As we celebrate the Sherman Minton Bridge not falling down and the shifting of noise and traffic jams back westward, it behooves us to recall what we tore down. Originally posted December 23, 2009, the absence of the following helps explain how we found ourselves in such a preposterous position with regional "leadership" calling for more.
As gratifying as it's been over the past year to finally hear the word "rail" included in transportation planning at the federal level and as frustrating as it is that local political leaders still tend to respond to that inclusion with clinched fists seemingly aimed at modernity, it's helpful to remember that, regardless of how those responses are framed, commuter rail is hardly a newfangled idea born of fantastical daydreams. One only has to look at a 100-year-old map to see how it could and did work.
R. David Schooling has been preparing a book, tentatively titled "Louisville's Elevated Rail and Electric Trains". I've been following him around the net a bit as he contributes information to various blogs and forums. Republished here are tidbits originally shared with the Urbanophile, City Data, and Go Kentucky Homes.
* Multi-car elevated electric trains with 15 minute headways, operating nearly 24/7, were running in Louisville Ky 114 years ago. The heavy rail elevated steam locomotive commuter trains started running in 1886 and were replaced with all electric trains in 1893. They were an instant hit and wildly popular with heavy ridership.
* This commuter rail service was owned and operated by the K&I Bridge and Railroad Company. The K&I bridge across the river held commuter tracks as well as a swivel section that allowed it to open for passing ships. This only happened four times, one of which was for an Australian convict ship. You can read more about the bridge on Wikipedia.
* Louisville also had one of the highest (in elevation) el stations (from ground level) in the country, an elevated station with a subterranean entry, and electric freight subway.
* The 3rd rail train that exhibited in Chicago for a few weeks in 1883 came directly to Louisville and ran for 4 years.
* In the early 1900's Louisville had nearly 100 steam and electric commuter rail stations. Its electric commuter trains ran on till as late as the eve of 1946.
* There were pictures of sixteen car commuter trains from Louisville in Life Magazine as late as the World War II era.
* In the early 1930's Louisville had electric commuter trains that ran at 70 mph on the Indianapolis run and were capable of nearly 100 mph.
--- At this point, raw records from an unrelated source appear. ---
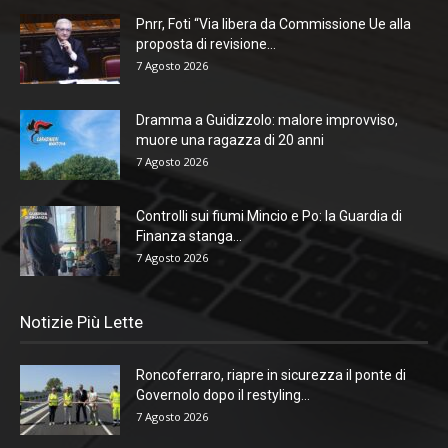
Pnrr, Foti “Via libera da Commissione Ue alla
proposta di revisione...
7 Agosto 2026
Dramma a Guidizzolo: malore improvviso,
muore una ragazza di 20 anni
7 Agosto 2026
Controlli sui fiumi Mincio e Po: la Guardia di
Finanza stanga...
7 Agosto 2026
Notizie Più Lette
Roncoferraro, riapre in sicurezza il ponte di
Governolo dopo il restyling...
7 Agosto 2026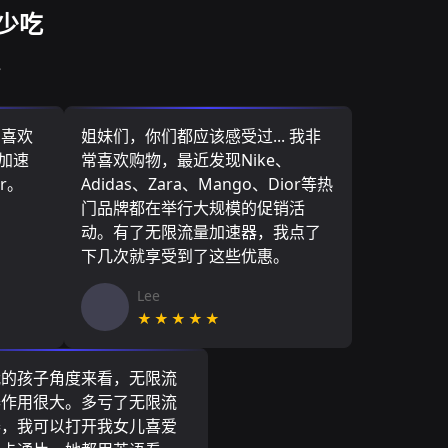
少吃
连
，喜欢
姐妹们，你们都应该感受过... 我非
量加速
常喜欢购物，最近发现Nike、
r。
Adidas、Zara、Mango、Dior等热
门品牌都在举行大规模的促销活
动。有了无限流量加速器，我点了
下几次就享受到了这些优惠。
Lee
★★★★★
我的孩子角度来看，无限流
器作用很大。多亏了无限流
器，我可以打开我女儿喜爱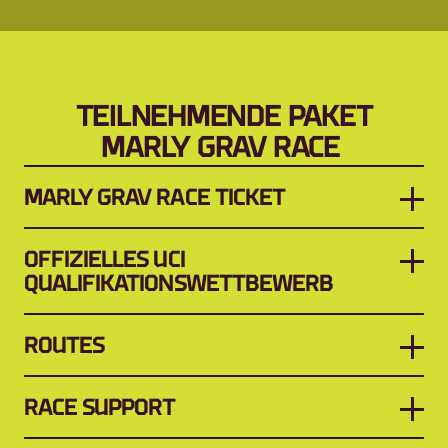
TEILNEHMENDE PAKET
MARLY GRAV RACE 
MARLY GRAV RACE TICKET
OFFIZIELLES UCI 
QUALIFIKATIONSWETTBEWERB
ROUTES
RACE SUPPORT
They were specifically designed and built with extensive use of aluminum and with special undercarriage trucks also designed for high speed. They were clones of the Ohio "Red Devils", but rebuilt on steroids.
* Stretching from the western edge of New Albany, to downtown Louisville to the current baseball park locale, to Mellwood Ave area, to the recently demolished Baxter elevated station, to Kentucky Ave., back to over the Ohio river north over 1 mi. to 11th st in Jeffersonville.......all amounted to about 10 miles of elevated rail lines, upon which all manner (freight & passenger) of trains operated.
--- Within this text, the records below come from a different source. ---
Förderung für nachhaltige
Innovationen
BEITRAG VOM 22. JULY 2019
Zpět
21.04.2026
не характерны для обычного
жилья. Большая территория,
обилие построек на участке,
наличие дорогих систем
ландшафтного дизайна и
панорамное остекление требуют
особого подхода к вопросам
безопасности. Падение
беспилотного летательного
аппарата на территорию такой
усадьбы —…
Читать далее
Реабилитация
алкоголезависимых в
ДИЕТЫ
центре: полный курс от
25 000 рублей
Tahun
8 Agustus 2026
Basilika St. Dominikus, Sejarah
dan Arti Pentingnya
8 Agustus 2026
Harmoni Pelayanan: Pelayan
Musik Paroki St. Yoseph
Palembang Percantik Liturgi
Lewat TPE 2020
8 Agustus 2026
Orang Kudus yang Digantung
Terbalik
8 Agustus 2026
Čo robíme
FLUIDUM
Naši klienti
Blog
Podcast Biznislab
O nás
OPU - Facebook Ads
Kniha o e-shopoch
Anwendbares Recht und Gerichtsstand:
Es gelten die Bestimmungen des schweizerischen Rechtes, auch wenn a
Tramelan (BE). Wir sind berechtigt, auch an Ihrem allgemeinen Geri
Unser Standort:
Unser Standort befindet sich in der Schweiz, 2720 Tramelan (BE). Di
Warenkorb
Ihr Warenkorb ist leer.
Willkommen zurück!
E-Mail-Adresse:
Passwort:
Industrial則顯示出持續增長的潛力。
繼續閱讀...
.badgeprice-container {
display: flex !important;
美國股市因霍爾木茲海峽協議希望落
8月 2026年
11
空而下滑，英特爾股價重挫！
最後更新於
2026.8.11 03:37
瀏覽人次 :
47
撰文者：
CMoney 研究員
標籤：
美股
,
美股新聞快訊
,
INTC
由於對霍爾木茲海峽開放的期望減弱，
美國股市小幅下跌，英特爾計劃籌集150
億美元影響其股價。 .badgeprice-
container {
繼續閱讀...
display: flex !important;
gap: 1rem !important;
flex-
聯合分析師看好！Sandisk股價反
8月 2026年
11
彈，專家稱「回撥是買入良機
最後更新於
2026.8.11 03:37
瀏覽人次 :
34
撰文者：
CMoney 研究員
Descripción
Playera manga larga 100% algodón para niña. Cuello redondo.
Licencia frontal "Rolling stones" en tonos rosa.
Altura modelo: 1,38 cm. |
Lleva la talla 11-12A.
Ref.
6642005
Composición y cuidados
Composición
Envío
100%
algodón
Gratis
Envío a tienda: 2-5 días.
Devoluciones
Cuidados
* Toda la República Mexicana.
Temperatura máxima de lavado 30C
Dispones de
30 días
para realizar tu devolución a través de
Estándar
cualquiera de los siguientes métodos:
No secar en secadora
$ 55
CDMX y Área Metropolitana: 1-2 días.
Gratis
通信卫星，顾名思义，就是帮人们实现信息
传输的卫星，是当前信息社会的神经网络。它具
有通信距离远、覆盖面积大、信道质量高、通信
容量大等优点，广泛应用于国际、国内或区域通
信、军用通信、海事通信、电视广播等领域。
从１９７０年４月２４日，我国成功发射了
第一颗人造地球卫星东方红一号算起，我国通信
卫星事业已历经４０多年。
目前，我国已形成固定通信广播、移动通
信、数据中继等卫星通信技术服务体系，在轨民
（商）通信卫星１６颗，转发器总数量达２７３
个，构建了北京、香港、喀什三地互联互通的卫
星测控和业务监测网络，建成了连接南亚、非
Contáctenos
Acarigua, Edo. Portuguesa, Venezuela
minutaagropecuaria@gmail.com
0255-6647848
* This 10 mile web of elevated lines were used by about a dozen different mainlines and four separate electric train operators, ( the electrics were on the riverfront el, and on the Jeffersonville ramp up to the Big Four then out to about 1 mile southward, where an incline descended to run another mile to downtown (surface) on standard gauge. All electric trains from Indiana with one quirky exception were all standard gauge.